* Tasks to perform *
1. In the post about originality and Neil Young, where is the writer spending the last day of the trip?
2. According to the post about originality and Neil Young, why did Neil Young refuse to repeat a musical formula even when it was profitable and popular? Answer in one to three sentences.

* Passage *

=-=-=-=-=

Saturday, 22 October 2011

Originality, Neil Young, increasing numbers and making money.

This is my last day here on Skye in the Highlands of Scotland. A place renowned for its dramatic scenery and beauty.

My wife and I rent a house and have done so for a few years now. I have a set of photos taken on these trips here.
Another thing Skye has is artists of all kinds. There is a very vibrant artist community here. I, naturally, tend to go and visit the photographers who nearly all take landscape shots. This year I have been struck by how similar these landscape shots look- you know, rocks in the immediate foreground, loch or river leading the eye to the mountains lit by either the setting or rising sun, perhaps with some snow. A wee white cottage or a lone dead tree the icing on the cake. Personally, I've yet to capture such a 'perfect' shot and I have no doubt that if I could see one and I was skillful enough to capture it as well as these photographers do, I would take such a shot. But why?
Just to see if I can. Just because it is recording the beauty of the island I visit so often. People buy such pictures. And why not?

Not very original though and in a crowded, networked and technically advanced environment, how do you stand out?

How can you be original these days when there are so many competent and enthusiastic photographers out there (and the numbers keep increasing!)? I was thinking about this last night whilst watching a BBC4 documentary on the great Neil Young who is well known for experimenting, for exploring new forms of musical expression, for putting the music first. Even though one musical 'formula' was highly profitable and popular, it was not to be repeated as far as Neil was concerned - often with disastrous consequences, losing sales and fans. Neil was not trying to make his music popular or interesting, he was making music that interested him, that stretched him, that advanced his craft and got him out of a comfort zone.

Neil isn't short of a bob or two, so having talent, being true to your craft, getting out of your comfort zone and working hard can be profitable, even if you lose fans and friends along the way.

Bland, unoriginal music also survives and makes money - and so does bland, unoriginal art.

Is this how photographers make enough money to live these days - produce the 'goods' that sell but try to be original in your free time in the hope that some people may love your original and personal work? Probably. But I also wonder if other employment is needed such as running courses, giving talks and, who knows, some other part time work.

=-=-=-=-=

* Provided records *

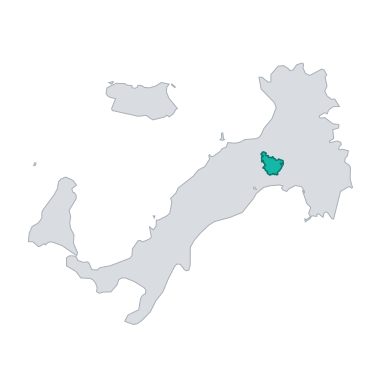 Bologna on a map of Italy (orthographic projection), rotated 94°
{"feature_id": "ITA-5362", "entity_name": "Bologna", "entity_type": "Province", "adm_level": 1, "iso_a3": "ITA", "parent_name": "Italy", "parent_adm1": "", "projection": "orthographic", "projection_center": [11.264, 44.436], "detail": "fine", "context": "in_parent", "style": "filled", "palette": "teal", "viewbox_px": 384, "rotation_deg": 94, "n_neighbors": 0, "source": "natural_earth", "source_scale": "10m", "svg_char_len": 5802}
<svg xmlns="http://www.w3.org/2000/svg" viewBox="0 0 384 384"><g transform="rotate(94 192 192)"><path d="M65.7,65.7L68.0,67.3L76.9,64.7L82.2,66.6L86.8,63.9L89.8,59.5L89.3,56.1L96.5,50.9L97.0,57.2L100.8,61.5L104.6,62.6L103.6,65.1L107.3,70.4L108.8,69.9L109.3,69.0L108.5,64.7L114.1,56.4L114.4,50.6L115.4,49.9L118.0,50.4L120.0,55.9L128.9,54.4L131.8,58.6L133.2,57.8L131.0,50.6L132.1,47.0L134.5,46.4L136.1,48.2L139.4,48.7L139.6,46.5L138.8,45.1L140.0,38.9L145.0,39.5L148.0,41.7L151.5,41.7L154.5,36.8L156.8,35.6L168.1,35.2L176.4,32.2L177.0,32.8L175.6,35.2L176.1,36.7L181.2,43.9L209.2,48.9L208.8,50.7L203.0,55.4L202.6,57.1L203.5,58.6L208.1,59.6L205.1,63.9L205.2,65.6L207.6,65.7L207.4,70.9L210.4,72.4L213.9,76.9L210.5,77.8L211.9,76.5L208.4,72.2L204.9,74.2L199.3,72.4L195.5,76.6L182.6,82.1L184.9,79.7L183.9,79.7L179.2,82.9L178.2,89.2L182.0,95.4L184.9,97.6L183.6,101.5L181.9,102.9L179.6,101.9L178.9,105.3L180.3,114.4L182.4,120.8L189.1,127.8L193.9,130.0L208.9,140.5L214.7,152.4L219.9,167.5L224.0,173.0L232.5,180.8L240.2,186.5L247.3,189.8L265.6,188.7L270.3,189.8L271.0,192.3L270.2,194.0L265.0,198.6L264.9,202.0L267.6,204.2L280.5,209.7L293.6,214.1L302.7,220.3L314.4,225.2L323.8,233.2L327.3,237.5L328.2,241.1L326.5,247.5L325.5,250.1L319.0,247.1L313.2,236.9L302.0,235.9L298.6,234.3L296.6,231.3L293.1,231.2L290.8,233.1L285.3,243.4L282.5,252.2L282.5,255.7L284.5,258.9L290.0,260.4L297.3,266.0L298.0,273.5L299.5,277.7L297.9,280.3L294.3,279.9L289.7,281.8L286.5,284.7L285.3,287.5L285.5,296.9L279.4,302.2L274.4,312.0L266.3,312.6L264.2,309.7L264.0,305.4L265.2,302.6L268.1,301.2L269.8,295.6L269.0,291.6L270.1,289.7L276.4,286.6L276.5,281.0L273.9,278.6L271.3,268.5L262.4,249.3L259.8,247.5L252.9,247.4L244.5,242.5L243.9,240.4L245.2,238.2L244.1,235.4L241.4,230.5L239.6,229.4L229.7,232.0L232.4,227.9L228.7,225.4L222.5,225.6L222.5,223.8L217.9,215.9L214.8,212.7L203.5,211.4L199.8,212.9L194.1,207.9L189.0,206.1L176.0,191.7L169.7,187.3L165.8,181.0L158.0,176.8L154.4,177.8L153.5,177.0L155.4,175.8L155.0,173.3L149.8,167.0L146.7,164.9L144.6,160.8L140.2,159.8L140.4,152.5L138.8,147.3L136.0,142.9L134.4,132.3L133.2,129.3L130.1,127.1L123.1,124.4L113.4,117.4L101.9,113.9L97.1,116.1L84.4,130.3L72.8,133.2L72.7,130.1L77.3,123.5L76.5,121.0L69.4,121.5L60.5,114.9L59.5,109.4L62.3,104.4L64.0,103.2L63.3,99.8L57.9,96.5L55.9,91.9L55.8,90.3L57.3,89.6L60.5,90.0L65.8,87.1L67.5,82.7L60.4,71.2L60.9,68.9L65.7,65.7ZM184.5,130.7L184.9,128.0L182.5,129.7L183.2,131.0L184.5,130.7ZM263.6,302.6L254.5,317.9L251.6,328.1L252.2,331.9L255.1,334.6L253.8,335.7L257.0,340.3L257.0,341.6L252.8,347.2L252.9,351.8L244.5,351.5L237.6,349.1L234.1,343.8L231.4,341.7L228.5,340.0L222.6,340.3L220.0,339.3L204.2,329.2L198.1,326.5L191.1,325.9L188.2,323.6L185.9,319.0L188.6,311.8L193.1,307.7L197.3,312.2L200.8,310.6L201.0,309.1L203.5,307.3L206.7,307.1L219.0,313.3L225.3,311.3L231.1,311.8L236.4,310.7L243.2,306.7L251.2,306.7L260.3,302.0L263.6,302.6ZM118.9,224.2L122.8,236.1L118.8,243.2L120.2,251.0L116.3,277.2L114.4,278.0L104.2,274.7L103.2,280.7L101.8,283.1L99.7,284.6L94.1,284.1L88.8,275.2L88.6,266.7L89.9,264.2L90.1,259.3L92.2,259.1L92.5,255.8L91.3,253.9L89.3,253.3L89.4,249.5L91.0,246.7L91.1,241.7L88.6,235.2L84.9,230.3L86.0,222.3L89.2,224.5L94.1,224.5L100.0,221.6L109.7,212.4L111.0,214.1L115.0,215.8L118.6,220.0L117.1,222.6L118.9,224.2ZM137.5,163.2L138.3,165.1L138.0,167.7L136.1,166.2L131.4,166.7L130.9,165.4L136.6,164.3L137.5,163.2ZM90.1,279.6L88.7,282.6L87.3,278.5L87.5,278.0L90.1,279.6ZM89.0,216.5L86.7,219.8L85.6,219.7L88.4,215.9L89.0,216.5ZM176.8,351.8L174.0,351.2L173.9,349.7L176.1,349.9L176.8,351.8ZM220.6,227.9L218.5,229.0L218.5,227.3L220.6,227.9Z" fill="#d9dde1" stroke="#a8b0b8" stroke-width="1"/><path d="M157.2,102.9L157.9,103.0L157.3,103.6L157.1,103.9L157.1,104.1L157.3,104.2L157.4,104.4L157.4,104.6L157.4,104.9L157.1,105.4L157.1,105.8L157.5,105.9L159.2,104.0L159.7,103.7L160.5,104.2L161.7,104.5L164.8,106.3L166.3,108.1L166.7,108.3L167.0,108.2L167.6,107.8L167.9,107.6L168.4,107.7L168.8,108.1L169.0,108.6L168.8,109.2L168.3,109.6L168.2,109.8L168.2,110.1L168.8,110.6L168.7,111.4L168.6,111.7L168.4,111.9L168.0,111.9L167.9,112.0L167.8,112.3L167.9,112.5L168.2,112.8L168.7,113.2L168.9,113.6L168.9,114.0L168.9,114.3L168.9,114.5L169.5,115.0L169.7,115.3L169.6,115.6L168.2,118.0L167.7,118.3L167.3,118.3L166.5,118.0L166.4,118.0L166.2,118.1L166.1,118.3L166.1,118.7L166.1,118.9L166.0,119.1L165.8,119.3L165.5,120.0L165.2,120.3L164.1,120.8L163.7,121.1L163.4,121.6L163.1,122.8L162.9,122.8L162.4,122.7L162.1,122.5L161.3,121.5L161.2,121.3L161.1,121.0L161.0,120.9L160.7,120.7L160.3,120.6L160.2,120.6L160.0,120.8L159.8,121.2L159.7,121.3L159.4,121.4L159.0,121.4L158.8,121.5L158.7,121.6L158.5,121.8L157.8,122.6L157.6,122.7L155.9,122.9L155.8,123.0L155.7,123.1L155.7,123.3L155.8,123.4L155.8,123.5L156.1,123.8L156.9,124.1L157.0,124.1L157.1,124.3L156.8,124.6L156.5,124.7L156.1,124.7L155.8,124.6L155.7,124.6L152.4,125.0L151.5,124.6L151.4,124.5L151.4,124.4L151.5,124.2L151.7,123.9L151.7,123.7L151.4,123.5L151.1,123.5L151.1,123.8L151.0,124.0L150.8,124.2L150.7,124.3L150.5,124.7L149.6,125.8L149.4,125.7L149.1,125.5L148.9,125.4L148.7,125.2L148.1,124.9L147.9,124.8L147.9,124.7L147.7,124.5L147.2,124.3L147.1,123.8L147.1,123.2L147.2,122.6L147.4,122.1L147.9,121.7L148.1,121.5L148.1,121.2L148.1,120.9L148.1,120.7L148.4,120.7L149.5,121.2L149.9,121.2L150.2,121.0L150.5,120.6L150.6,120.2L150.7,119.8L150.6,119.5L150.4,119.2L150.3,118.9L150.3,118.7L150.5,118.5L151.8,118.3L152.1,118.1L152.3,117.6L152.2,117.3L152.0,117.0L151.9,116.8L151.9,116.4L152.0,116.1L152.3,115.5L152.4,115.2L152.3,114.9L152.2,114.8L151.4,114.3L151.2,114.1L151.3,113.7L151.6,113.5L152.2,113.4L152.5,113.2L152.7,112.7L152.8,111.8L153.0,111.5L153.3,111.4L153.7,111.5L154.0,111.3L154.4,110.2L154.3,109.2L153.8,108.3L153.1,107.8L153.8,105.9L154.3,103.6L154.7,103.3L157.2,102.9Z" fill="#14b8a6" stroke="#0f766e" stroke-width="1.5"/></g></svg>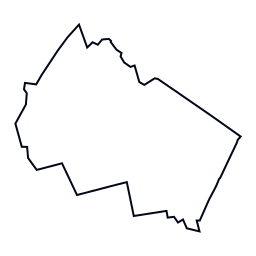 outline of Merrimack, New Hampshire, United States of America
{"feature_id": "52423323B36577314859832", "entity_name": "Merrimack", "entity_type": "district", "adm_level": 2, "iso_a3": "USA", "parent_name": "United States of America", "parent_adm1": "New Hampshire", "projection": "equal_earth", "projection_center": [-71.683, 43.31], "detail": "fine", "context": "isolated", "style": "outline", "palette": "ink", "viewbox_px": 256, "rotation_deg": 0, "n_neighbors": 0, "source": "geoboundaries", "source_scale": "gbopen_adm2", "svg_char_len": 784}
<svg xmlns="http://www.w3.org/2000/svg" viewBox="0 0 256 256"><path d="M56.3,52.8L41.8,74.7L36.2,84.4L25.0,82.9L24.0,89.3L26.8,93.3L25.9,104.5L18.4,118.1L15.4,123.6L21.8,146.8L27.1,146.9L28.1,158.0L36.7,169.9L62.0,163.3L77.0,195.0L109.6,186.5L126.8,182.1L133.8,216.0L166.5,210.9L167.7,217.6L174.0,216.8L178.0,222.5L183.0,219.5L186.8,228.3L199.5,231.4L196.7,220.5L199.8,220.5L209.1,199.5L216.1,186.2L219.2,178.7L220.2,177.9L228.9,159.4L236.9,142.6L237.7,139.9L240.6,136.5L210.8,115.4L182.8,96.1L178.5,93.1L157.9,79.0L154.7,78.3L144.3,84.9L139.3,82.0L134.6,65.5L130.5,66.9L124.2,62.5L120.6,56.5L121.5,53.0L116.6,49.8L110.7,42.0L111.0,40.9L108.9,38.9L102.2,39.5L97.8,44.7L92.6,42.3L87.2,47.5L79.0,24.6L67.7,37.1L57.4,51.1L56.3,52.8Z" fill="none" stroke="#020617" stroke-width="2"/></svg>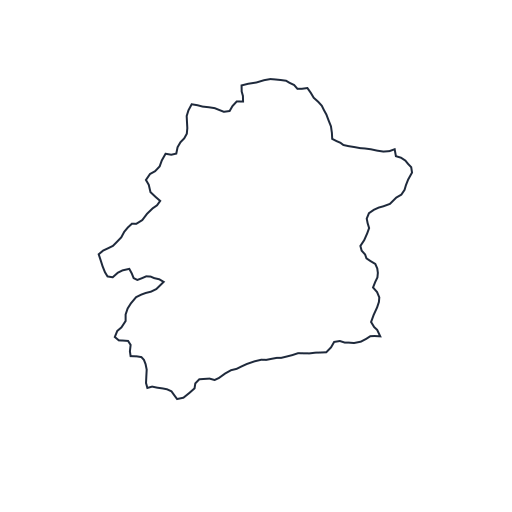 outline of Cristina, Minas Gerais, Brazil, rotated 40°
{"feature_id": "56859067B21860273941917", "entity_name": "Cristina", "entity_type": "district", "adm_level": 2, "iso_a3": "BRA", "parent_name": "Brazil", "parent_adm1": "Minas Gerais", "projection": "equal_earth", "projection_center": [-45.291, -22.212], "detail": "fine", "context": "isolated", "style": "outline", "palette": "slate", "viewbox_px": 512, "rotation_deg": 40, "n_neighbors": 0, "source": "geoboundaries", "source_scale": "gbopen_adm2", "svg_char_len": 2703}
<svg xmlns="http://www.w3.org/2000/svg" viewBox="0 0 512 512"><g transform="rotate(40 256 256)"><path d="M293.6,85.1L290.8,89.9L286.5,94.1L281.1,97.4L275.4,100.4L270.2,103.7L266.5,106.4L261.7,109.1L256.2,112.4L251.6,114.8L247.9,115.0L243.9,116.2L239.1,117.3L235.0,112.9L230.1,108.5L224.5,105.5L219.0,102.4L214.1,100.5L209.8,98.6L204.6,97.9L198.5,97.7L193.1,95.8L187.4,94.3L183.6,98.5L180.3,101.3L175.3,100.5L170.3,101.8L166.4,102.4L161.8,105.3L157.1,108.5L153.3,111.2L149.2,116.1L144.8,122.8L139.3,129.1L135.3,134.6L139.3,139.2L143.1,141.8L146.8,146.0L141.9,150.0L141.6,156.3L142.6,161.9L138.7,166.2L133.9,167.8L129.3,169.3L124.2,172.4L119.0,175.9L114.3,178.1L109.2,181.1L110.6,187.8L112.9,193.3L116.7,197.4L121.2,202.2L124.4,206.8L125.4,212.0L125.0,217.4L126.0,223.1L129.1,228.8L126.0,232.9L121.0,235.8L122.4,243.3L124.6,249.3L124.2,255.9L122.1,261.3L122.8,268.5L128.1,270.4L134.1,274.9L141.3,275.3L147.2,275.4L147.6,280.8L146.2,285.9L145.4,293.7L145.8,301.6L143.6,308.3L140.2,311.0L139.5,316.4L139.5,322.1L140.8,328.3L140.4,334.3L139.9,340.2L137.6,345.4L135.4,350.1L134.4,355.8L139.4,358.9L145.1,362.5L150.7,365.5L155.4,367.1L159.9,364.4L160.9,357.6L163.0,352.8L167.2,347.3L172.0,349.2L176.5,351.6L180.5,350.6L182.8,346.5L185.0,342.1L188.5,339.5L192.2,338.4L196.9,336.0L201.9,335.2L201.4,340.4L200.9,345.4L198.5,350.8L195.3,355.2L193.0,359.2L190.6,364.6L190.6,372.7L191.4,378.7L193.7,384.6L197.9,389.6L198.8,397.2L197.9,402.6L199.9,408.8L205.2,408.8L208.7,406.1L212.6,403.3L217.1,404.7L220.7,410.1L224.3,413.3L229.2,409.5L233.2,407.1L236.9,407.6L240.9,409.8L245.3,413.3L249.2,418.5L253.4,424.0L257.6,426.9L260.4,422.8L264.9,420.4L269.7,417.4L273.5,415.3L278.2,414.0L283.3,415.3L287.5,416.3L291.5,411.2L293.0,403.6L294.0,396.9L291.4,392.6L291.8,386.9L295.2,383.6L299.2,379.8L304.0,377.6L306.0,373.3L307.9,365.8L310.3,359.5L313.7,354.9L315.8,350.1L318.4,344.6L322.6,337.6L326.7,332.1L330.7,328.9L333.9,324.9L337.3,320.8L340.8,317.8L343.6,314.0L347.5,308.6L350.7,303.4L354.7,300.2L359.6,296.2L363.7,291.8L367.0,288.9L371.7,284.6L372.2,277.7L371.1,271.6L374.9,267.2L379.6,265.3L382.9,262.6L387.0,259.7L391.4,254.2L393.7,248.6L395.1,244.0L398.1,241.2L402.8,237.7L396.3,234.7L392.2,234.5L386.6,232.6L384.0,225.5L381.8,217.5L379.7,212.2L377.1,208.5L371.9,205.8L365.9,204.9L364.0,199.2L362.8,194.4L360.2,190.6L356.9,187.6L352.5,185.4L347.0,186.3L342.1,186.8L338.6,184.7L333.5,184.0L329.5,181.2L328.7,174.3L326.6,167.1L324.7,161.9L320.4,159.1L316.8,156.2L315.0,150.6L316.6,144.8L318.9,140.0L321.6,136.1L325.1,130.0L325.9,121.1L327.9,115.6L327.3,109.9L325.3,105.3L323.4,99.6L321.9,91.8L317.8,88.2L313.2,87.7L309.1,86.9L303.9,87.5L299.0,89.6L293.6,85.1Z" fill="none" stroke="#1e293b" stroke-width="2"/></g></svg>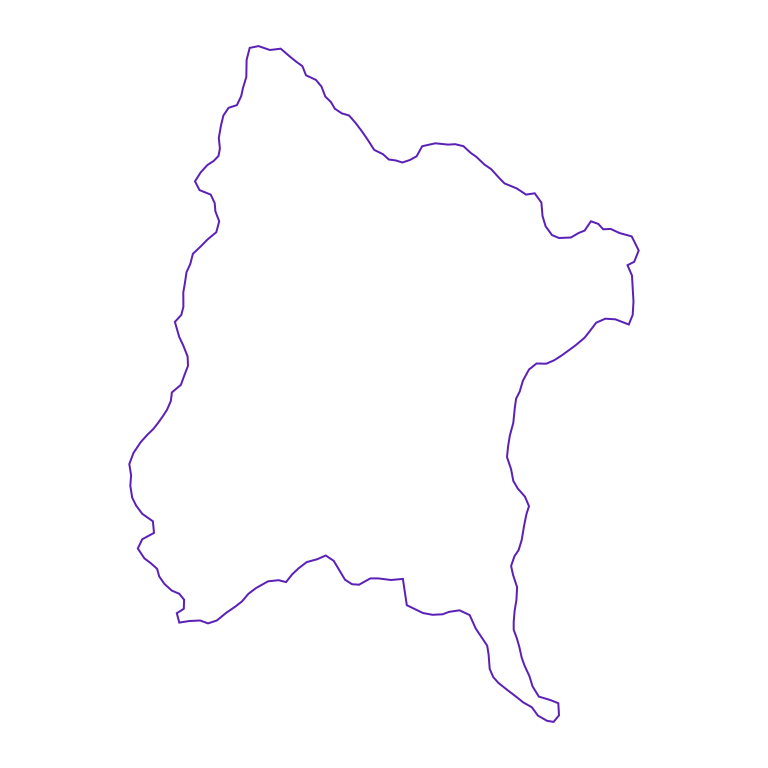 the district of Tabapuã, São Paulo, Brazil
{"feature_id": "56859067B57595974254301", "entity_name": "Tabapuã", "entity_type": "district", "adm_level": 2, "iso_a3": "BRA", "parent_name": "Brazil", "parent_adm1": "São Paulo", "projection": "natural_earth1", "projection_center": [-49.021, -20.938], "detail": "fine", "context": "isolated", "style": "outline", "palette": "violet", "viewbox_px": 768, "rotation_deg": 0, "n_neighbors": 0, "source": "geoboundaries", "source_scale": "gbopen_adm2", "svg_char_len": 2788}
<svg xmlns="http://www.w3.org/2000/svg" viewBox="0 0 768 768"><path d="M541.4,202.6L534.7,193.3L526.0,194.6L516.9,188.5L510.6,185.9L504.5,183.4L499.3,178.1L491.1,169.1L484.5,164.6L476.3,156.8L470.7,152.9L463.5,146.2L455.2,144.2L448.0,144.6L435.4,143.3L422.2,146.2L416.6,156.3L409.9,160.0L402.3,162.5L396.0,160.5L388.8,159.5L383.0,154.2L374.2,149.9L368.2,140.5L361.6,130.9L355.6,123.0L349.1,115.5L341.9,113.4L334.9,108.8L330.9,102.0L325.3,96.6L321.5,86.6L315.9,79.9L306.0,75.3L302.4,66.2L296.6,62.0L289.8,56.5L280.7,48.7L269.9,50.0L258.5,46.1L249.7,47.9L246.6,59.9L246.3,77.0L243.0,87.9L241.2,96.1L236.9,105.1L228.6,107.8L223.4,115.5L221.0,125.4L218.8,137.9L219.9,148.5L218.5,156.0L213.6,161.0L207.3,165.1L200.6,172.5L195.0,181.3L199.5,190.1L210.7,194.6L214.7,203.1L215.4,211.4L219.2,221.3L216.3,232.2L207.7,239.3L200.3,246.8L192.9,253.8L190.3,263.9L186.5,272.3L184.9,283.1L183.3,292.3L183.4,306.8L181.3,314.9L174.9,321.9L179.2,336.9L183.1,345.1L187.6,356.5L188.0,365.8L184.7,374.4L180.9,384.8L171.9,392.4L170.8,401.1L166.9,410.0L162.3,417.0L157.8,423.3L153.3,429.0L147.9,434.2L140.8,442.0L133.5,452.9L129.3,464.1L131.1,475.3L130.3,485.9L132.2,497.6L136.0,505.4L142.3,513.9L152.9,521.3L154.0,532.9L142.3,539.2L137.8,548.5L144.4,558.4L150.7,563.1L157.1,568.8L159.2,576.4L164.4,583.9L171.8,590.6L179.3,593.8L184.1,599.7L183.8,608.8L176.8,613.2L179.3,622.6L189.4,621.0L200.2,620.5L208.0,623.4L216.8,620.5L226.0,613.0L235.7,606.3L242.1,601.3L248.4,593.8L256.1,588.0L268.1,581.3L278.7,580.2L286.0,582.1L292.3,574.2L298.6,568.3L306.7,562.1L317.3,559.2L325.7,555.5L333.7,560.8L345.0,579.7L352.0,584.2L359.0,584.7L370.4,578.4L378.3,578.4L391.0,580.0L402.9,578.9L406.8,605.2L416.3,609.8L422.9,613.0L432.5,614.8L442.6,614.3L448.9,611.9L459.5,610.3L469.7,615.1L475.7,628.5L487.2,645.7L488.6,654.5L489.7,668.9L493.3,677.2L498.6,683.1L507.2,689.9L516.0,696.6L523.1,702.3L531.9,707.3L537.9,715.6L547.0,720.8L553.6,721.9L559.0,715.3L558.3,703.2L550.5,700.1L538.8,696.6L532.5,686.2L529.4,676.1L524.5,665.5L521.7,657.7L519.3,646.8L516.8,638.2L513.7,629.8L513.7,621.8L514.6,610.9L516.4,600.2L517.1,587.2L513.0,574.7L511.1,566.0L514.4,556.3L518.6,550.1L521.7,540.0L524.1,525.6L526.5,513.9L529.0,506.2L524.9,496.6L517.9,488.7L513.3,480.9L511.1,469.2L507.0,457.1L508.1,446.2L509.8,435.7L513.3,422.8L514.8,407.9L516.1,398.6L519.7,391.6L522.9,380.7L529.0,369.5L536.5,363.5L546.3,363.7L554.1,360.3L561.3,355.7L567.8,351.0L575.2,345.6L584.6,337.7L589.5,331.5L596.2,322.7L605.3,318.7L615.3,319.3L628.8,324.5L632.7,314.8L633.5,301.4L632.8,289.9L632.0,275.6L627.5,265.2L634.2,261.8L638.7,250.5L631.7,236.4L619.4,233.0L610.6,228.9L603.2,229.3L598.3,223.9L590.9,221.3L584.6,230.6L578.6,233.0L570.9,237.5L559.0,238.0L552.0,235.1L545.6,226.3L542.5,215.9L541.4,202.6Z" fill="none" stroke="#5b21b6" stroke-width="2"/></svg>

=-=-=-=-=

* Final answers *
1. On Skye in the Highlands of Scotland.

2. He was not trying to make his music popular or interesting. He was making music that interested him, stretched him, advanced his craft and got him out of a comfort zone.